__Your goal__
Substitute "还在运营" for "没倒闭" in everything from the line containing "## 今天微博倒闭了吗" down to the end of the records, and reproduce only those lines with nothing else changed.

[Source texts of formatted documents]
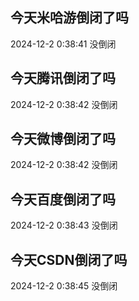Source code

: ## 今天米哈游倒闭了吗

2024-12-2 0:38:41 没倒闭

## 今天腾讯倒闭了吗

2024-12-2 0:38:42 没倒闭

## 今天微博倒闭了吗

2024-12-2 0:38:42 没倒闭

## 今天百度倒闭了吗

2024-12-2 0:38:43 没倒闭

## 今天CSDN倒闭了吗

2024-12-2 0:38:45 没倒闭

__Response__
## 今天微博倒闭了吗

2024-12-2 0:38:42 还在运营

## 今天百度倒闭了吗

2024-12-2 0:38:43 还在运营

## 今天CSDN倒闭了吗

2024-12-2 0:38:45 还在运营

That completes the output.